PM evacuated from The Lodge over security threat
Updated ,first published
Prime Minister Anthony Albanese has been forced to evacuate from The Lodge, his residence in Canberra, while police searched the premises following a security threat.
Albanese was only able to return to the heavily fortified house near parliament after 9pm, three hours after the threat first emerged.
The nature of the threat has not been made public.
A federal police spokeswoman said they responded to “an alleged security incident” at 6pm.
“A thorough search of a protection establishment has commenced and is still ongoing,” she said.
“There is no current threat to the community or public safety.”
Government sources said the threat was probably not real. But given the rise in extremism and violent threats towards MPs, police were obliged to take it seriously.

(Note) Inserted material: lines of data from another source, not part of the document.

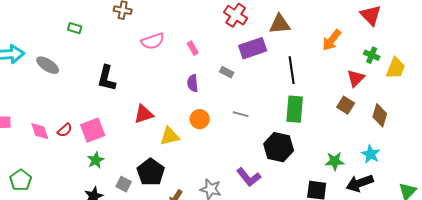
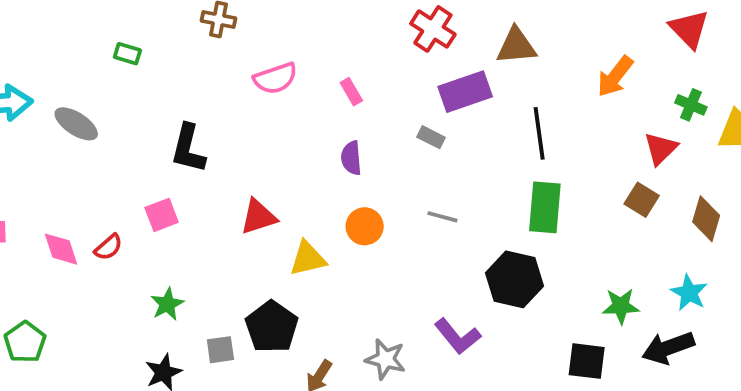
gray rectangle: (227, 72) -> (431, 137), moved
pink square: (93, 130) -> (162, 215), moved, size x0.7
gray square: (124, 184) -> (220, 350), turned -35

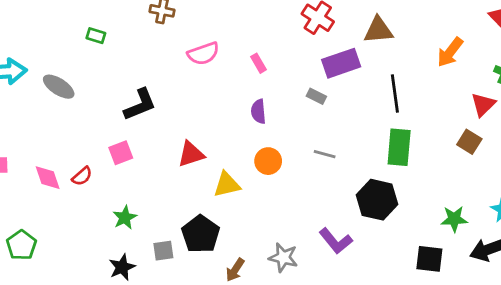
black L-shape: (188, 149) -> (140, 105), turned -126

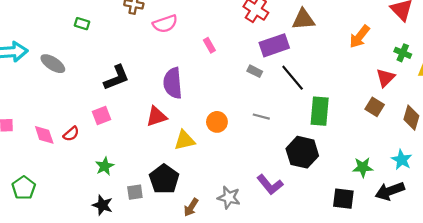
pink semicircle: (203, 54) -> (165, 24), moved
black line: (395, 94) -> (293, 78), moved, turned -32
purple semicircle: (258, 111) -> (173, 83), moved, size x1.6
black star: (122, 267) -> (103, 205), turned -30

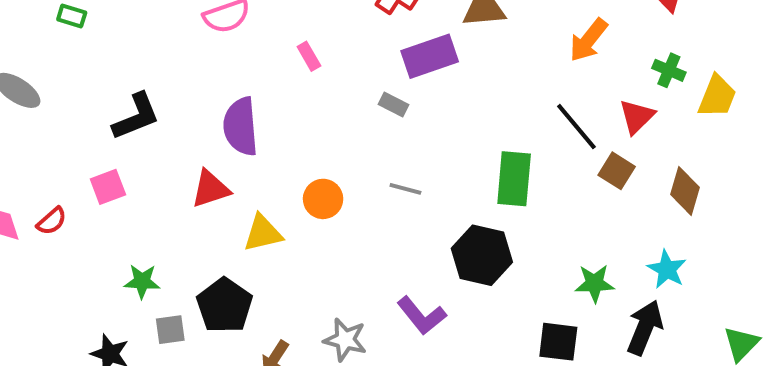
black line: (293, 78) -> (576, 127), moved
green star: (105, 166) -> (142, 281), moved, turned 30
black arrow: (390, 191) -> (645, 328), turned 132

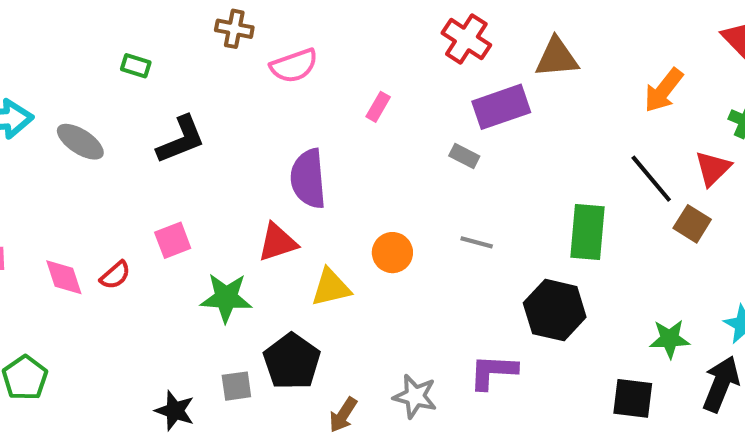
pink rectangle: (309, 56) -> (378, 107), turned 60
black L-shape: (136, 117) -> (181, 140), moved
green star: (142, 281) -> (226, 298), moved, size x1.4
purple L-shape: (422, 316) -> (493, 372), turned 132

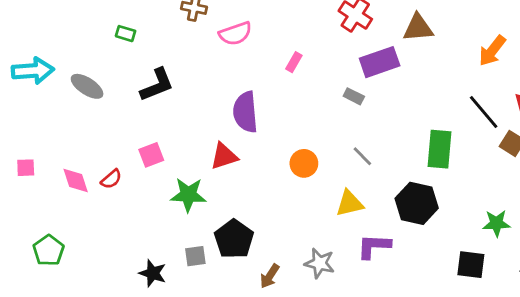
gray line: (477, 242) -> (362, 156), turned 30
yellow triangle: (331, 287) -> (350, 203), moved

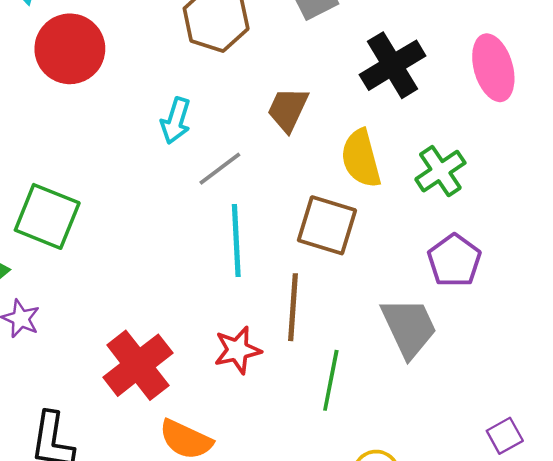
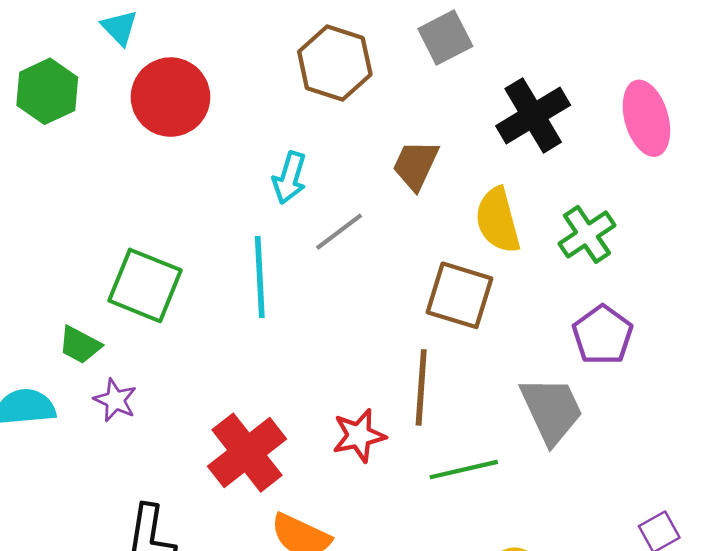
cyan line: (236, 240) -> (260, 277), moved
green line: (331, 380) -> (464, 470), turned 66

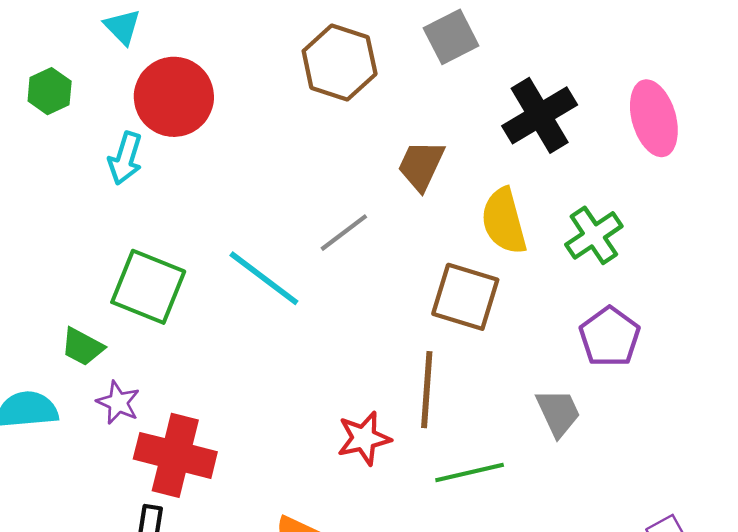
green hexagon: (47, 91) -> (50, 91), size x0.7
cyan arrow: (289, 178) -> (125, 158), moved
cyan line: (260, 277) -> (264, 278), turned -50
gray trapezoid: (552, 410) -> (558, 413), size x0.7
red cross: (247, 453) -> (175, 455), moved, turned -38

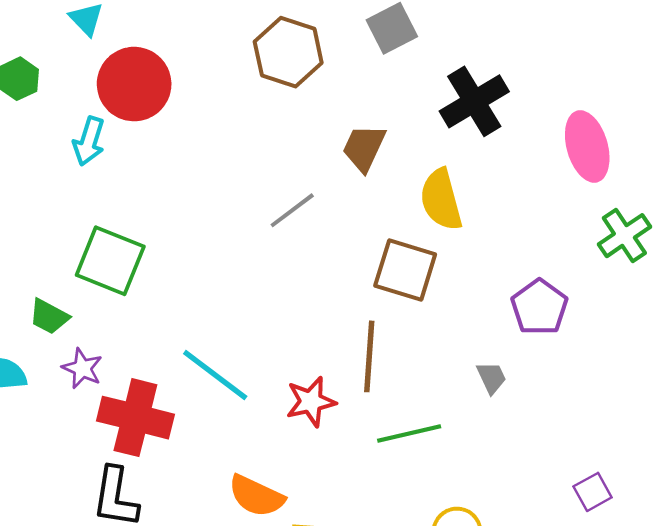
pink ellipse: (654, 118) -> (587, 146), moved
green cross: (594, 235) -> (624, 236), moved
cyan line: (264, 278) -> (215, 375), moved
gray trapezoid: (558, 413) -> (492, 378), size x0.7

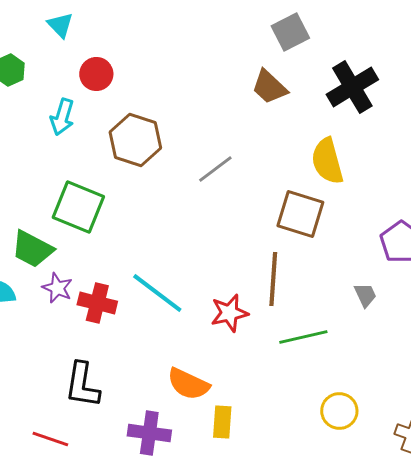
brown hexagon: (288, 52) -> (135, 140), moved
red circle: (134, 84) -> (96, 74), size x0.6
brown trapezoid: (364, 148) -> (269, 87), moved, turned -72
green trapezoid: (49, 317) -> (32, 249), size x1.4
red cross: (135, 418) -> (97, 303), moved, size x0.7

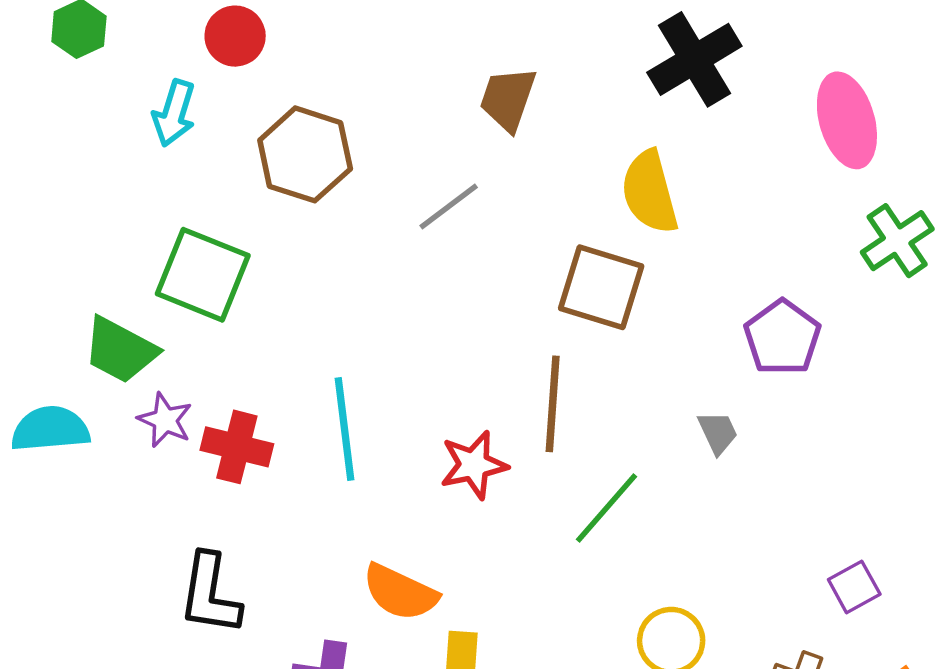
brown trapezoid: (269, 87) -> (508, 99), moved, turned 66
cyan line: (157, 293) -> (345, 429), turned 46
green line: (303, 337) -> (607, 508), turned -36

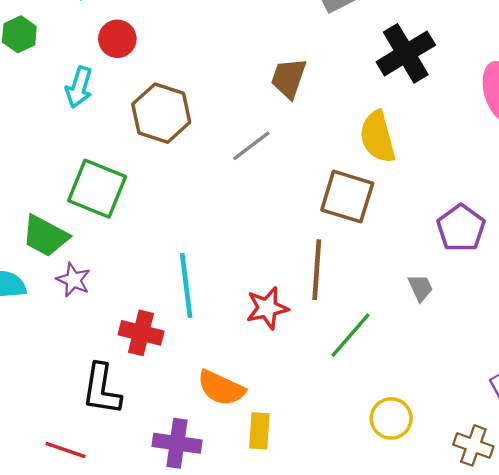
red cross: (237, 447) -> (141, 333), moved

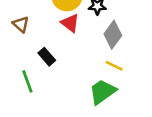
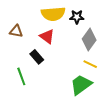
red triangle: (70, 23) -> (47, 36), moved
brown triangle: (21, 24) -> (16, 31), turned -32

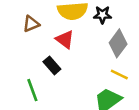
brown triangle: (16, 31) -> (31, 24), moved, turned -32

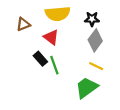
black star: (102, 15) -> (92, 19), moved
green line: (32, 90) -> (54, 65), moved

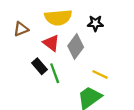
gray diamond: (95, 40) -> (76, 47), moved

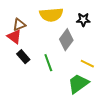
red triangle: (51, 43) -> (14, 37), moved
black rectangle: (40, 66) -> (23, 57), moved

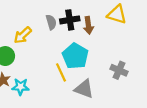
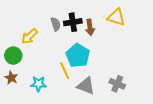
gray cross: (119, 70) -> (117, 84), moved
cyan star: (20, 87) -> (38, 84), moved

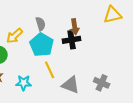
yellow triangle: (116, 17) -> (113, 15), moved, turned -30
black cross: (73, 22) -> (72, 40), moved
cyan pentagon: (78, 56) -> (42, 45), moved

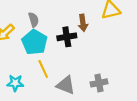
brown arrow: (75, 27) -> (83, 23), moved
gray cross: (102, 83) -> (99, 83), turned -35

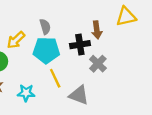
cyan pentagon: (35, 42) -> (46, 50), turned -30
gray cross: (99, 83) -> (98, 64), moved, turned -35

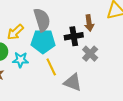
gray semicircle: (45, 27) -> (42, 20), size x1.6
cyan star: (26, 93) -> (21, 60), moved

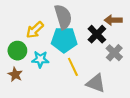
brown arrow: (89, 23) -> (113, 20), turned 98
black cross: (74, 36) -> (97, 34), turned -36

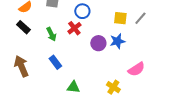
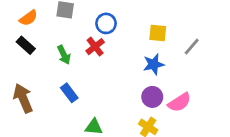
gray line: (140, 18) -> (192, 47), moved
purple circle: (98, 43) -> (152, 97), moved

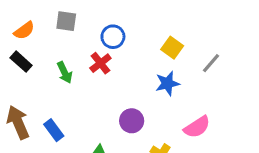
yellow square: (158, 33) -> (172, 48), turned 30
blue rectangle: (69, 93) -> (54, 130), moved
purple circle: (152, 97) -> (132, 121), moved

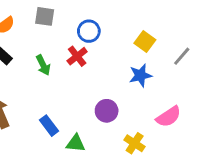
blue rectangle: (54, 130) -> (49, 126), moved

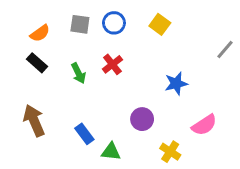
blue circle: (89, 31) -> (114, 23), moved
yellow square: (145, 41) -> (160, 24), moved
gray line: (182, 56) -> (225, 50), moved

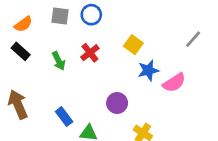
yellow square: (160, 24) -> (133, 45), moved
pink semicircle: (204, 125) -> (174, 83), moved

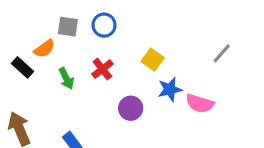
orange semicircle: (23, 24) -> (44, 49), moved
pink semicircle: (174, 83) -> (200, 104), turned 50
purple circle: (117, 103) -> (131, 108), moved

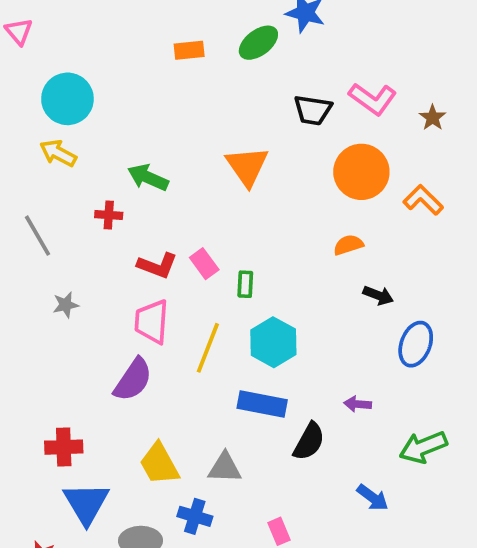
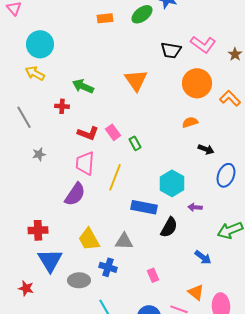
green rectangle: (245, 284) -> (135, 143), turned -32
cyan hexagon: (273, 342) -> (172, 183), moved

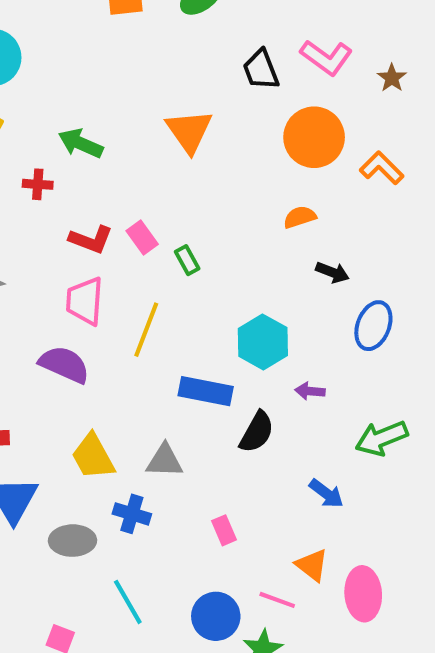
black trapezoid: (171, 50) -> (261, 70), turned 60
purple semicircle: (75, 194) -> (64, 364), turned -100

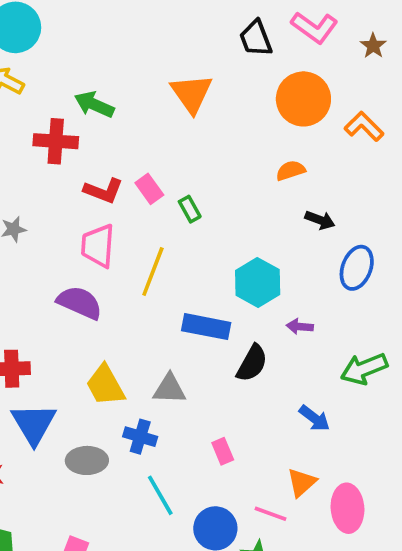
red cross: (38, 184) -> (56, 141), size x1.6
orange triangle: (312, 565) -> (302, 482), turned 40
cyan line: (128, 602) -> (160, 495), moved

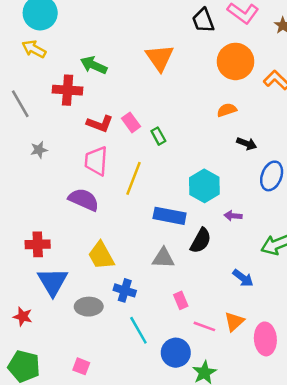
gray triangle: (169, 389) -> (163, 258), moved
pink line: (270, 514) -> (204, 326), moved

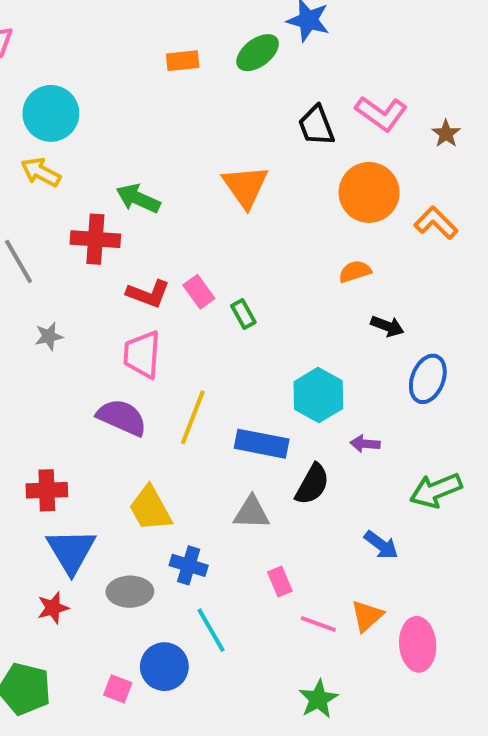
yellow line: (133, 178) -> (193, 417), moved
red star: (23, 317) -> (53, 608), moved, turned -30
blue circle: (176, 353) -> (164, 667), moved

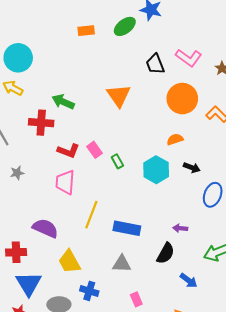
cyan hexagon: (318, 395) -> (156, 170), moved
purple semicircle: (122, 417) -> (45, 228), moved
black semicircle: (312, 484) -> (166, 253), moved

The AFP received 951 referrals or threats against parliamentarians in the 2024-25 financial year, rising 63 per cent over the past four years.
Both ASIO chief Mike Burgess and former AFP commissioner Reece Kershaw have recently highlighted the increasing risks to politicians. Kershaw told a Senate Estimates committee last year that “the politicians who’ve been targeted are across the political spectrum, live throughout Australia and are of different backgrounds”.
The prime minister has consistently called for political actors and citizens to “lower the temperature” of debate, particularly on divisive issues such as migration, race and the conflict in Gaza.
Three men face separate charges of threatening the prime minister in the wake of the Bondi terror attacks last December. A 19-year-old Perth man was charged on January 15 with threatening to kill Albanese, a day after a 43-year-old Sydney man faced court over the deaths threats he issued to the prime minister, and only three weeks after a 27-year-old Sydney man was arrested for allegedly threatening to kidnap the prime minister in online posts.
Other politicians who have allegedly received violent threats include Treasurer Jim Chalmers, Communications Minister Anika Wells and independent MP Allegra Spender.